History

Great Britain
- Name: HMS Deptford
- Ordered: 15 September 1682
- Builder: Thomas Shish (until his death in December 1685), then Joseph Lawrence, Woolwich Dockyard
- Launched: June 1687
- Fate: Broken up 1726

General characteristics as built
- Class & type: 50-gun fourth-rate ship of the line
- Tons burthen: 615 bm
- Length: 125 ft (38.1 m) (on the gundeck), 103 ft (31.4 m) (keel)
- Beam: 33 ft 6 in (10.2 m)
- Depth of hold: 13 ft 11 in (4.2 m)
- Propulsion: Sails
- Sail plan: Full-rigged ship
- Armament: 50 guns of various weights of shot

General characteristics after 1700 rebuild
- Class & type: 46- to 54-gun fourth-rate ship of the line
- Tons burthen: 669 bm
- Length: 128 ft 4 in (39.1 m) (on gundeck), 106 ft 9 in (32.5 m) (keel)
- Beam: 34 ft 4 in (10.5 m)
- Depth of hold: 13 ft 5 in (4.1 m)
- Propulsion: Sails
- Sail plan: Full-rigged ship
- Armament: 46-54 guns of various weights of shot

General characteristics after 1719 rebuild
- Class & type: 1706 Establishment 50-gun fourth-rate ship of the line
- Tons burthen: 710 tons
- Length: 131 ft (39.9 m) (on the gundeck) 109 ft 6 in (33.4 m) (keel)
- Beam: 35 ft (10.7 m)
- Depth of hold: 14 ft (4.3 m)
- Propulsion: Sails
- Sail plan: Full-rigged ship
- Armament: 50 guns:; Gundeck: 22 × 18-pdrs; Upper gundeck: 22 × 9-pdrs; Quarterdeck: 4 × 6-pdrs; Forecastle: 2 × 6-pdrs;

= HMS Deptford (1687) =

Ship of the line of the Royal Navy

HMS Deptford was a 50-gun fourth-rate ship of the line of the Royal Navy, launched at Woolwich Dockyard in 1687. This was the second of three 50-gun ships ordered in 1682/3.

==Armament==
All three ships ordered in 1682/3 (all were launched in 1687) were intended to carry 54 guns each - twenty-two 24-pounders on the lower deck, the same number of demi-culverins (9-pounders) on the upper deck, and ten demi-culverin drakes on the quarterdeck.
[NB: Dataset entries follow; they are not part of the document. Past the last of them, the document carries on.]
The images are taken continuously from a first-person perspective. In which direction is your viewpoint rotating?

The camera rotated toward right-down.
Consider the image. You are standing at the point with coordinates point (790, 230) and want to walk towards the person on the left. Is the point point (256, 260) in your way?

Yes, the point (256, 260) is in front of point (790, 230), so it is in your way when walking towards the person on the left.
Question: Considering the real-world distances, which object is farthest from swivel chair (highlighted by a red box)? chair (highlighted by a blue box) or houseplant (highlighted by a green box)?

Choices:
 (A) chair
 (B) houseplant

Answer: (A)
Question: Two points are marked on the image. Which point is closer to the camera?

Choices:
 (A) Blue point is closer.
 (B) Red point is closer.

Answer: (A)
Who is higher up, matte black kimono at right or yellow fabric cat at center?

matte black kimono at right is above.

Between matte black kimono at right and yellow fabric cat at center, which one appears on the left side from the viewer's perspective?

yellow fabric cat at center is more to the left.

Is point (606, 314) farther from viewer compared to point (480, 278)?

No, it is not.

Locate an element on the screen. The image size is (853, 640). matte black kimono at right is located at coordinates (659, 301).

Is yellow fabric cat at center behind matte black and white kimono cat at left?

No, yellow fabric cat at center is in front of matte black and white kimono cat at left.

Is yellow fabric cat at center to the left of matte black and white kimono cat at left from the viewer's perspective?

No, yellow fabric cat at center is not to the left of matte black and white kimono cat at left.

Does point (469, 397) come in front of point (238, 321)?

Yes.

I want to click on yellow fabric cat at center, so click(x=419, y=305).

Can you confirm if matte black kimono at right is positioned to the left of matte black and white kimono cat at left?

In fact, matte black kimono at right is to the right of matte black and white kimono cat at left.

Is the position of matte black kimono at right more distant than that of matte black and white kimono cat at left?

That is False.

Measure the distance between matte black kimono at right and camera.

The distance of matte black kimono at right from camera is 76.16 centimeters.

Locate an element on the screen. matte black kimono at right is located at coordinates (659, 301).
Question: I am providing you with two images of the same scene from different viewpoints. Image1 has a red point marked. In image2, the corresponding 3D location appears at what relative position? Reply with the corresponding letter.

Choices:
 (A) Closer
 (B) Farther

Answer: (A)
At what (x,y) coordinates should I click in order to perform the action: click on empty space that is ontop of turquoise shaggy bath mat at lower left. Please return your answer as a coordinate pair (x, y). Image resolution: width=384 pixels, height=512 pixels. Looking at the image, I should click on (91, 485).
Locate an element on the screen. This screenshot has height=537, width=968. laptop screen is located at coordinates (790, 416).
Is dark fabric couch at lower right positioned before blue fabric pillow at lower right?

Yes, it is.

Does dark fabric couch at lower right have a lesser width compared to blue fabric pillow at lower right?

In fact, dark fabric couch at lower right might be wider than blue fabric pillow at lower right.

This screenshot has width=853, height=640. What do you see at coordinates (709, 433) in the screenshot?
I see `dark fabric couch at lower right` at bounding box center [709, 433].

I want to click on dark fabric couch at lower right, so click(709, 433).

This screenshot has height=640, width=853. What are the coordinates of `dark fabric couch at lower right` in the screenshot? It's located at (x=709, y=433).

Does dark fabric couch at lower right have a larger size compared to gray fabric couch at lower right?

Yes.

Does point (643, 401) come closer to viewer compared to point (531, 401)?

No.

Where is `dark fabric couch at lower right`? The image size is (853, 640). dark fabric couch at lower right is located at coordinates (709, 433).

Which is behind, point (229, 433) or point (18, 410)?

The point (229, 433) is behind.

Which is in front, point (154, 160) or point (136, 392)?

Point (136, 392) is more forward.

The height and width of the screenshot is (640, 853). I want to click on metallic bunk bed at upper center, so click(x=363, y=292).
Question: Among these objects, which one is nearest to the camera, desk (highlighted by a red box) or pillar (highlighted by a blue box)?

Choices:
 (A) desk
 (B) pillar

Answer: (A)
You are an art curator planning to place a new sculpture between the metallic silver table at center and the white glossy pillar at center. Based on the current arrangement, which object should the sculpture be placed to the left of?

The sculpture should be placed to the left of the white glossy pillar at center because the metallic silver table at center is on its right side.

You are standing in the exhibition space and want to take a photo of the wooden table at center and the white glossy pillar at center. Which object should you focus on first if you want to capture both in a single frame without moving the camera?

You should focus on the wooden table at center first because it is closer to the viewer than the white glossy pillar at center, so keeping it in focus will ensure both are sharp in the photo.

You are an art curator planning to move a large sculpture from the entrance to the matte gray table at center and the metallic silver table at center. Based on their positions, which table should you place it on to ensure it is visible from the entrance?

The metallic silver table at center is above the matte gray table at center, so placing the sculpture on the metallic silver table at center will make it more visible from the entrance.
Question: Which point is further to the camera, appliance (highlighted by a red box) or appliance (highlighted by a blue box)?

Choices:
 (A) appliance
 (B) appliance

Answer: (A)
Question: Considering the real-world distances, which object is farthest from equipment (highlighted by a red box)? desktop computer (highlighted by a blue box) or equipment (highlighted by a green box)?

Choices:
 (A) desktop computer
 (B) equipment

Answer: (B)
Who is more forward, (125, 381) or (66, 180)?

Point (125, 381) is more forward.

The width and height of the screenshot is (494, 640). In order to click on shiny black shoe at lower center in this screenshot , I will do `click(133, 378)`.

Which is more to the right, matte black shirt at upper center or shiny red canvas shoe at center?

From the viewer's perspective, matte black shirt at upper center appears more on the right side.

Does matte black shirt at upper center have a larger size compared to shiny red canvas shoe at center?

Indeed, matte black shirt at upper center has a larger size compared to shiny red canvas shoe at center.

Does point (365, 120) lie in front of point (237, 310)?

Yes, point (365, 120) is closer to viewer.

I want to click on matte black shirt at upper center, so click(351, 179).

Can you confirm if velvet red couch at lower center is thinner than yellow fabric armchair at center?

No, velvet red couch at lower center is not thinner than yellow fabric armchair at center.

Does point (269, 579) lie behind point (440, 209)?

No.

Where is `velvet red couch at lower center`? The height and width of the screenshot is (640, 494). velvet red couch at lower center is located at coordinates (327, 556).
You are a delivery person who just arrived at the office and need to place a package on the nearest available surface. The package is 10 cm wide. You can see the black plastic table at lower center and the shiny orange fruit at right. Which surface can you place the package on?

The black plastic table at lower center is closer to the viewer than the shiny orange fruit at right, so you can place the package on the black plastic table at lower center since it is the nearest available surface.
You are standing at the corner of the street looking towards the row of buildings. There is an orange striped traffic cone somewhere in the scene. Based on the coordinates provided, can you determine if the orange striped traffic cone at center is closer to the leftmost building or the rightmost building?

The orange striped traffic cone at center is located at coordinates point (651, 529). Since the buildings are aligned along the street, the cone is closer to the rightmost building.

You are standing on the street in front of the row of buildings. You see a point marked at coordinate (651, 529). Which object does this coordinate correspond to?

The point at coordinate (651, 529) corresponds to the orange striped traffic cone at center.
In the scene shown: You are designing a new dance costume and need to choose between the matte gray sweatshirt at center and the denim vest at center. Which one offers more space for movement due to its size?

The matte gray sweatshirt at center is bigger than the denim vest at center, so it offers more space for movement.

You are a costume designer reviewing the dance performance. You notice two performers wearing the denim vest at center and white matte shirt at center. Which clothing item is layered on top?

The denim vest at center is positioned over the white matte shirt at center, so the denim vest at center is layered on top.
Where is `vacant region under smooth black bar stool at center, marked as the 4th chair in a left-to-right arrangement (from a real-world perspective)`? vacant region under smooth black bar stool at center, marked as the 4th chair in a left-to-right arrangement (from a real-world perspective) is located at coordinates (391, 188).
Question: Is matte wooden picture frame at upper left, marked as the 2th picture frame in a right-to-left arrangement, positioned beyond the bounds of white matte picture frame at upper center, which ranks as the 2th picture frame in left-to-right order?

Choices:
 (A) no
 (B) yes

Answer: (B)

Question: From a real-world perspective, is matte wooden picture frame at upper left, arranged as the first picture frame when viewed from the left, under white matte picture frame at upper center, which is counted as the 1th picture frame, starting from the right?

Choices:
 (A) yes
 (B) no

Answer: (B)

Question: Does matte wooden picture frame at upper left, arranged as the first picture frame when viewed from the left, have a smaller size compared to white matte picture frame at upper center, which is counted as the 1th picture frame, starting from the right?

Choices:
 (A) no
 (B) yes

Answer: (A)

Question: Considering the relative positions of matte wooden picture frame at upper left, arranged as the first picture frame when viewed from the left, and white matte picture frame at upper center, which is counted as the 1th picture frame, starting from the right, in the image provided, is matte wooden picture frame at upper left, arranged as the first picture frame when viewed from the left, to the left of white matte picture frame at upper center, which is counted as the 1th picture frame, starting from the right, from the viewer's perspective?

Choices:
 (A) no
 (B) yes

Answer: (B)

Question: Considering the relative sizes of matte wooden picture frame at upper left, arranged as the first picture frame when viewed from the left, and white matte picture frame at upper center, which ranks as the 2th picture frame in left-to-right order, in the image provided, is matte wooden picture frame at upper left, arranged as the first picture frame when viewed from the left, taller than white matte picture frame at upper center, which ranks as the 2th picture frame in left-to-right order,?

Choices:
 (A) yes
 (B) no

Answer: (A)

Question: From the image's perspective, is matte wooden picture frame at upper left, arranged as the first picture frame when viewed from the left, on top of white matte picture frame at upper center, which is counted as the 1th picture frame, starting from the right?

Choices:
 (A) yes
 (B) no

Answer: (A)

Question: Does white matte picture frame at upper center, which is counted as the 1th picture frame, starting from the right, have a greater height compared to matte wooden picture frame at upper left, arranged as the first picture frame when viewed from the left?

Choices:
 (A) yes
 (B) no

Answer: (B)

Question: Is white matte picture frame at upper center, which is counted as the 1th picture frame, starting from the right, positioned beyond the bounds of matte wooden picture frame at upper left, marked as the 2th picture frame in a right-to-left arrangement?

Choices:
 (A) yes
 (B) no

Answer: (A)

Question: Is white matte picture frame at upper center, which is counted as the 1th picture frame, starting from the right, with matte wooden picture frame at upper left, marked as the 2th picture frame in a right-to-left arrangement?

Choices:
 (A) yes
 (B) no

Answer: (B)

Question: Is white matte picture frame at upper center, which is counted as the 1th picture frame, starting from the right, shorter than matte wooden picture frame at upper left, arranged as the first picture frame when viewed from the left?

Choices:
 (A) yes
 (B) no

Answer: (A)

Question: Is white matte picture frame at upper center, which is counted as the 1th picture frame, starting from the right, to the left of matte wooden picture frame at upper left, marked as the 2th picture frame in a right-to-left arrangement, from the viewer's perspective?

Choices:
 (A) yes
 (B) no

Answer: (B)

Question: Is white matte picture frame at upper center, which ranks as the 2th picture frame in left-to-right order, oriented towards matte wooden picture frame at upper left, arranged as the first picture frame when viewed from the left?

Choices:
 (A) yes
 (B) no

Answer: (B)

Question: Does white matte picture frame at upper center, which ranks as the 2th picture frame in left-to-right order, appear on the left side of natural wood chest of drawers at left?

However, each was completed with just 50 guns in wartime service and 44 guns in peacetime.

==Rebuilding==
She underwent her first rebuild at Woolwich in 1700 (having been ordered "to repair" on 7 June 1699) as a fourth rate of between 46 and 54 guns. Her second rebuild took place at Portsmouth Dockyard, where she was reconstructed as a 50-gun fourth rate to the 1706 Establishment from 1717 and relaunched on 19 June 1719.
She was captained in 1710 by Sir Tancred Robinson.

Deptford was taken to pieces at Plymouth in 1726, and a replacement of the same name built (as a 60-gun ship) at Deptford Dockyard in 1729–1732.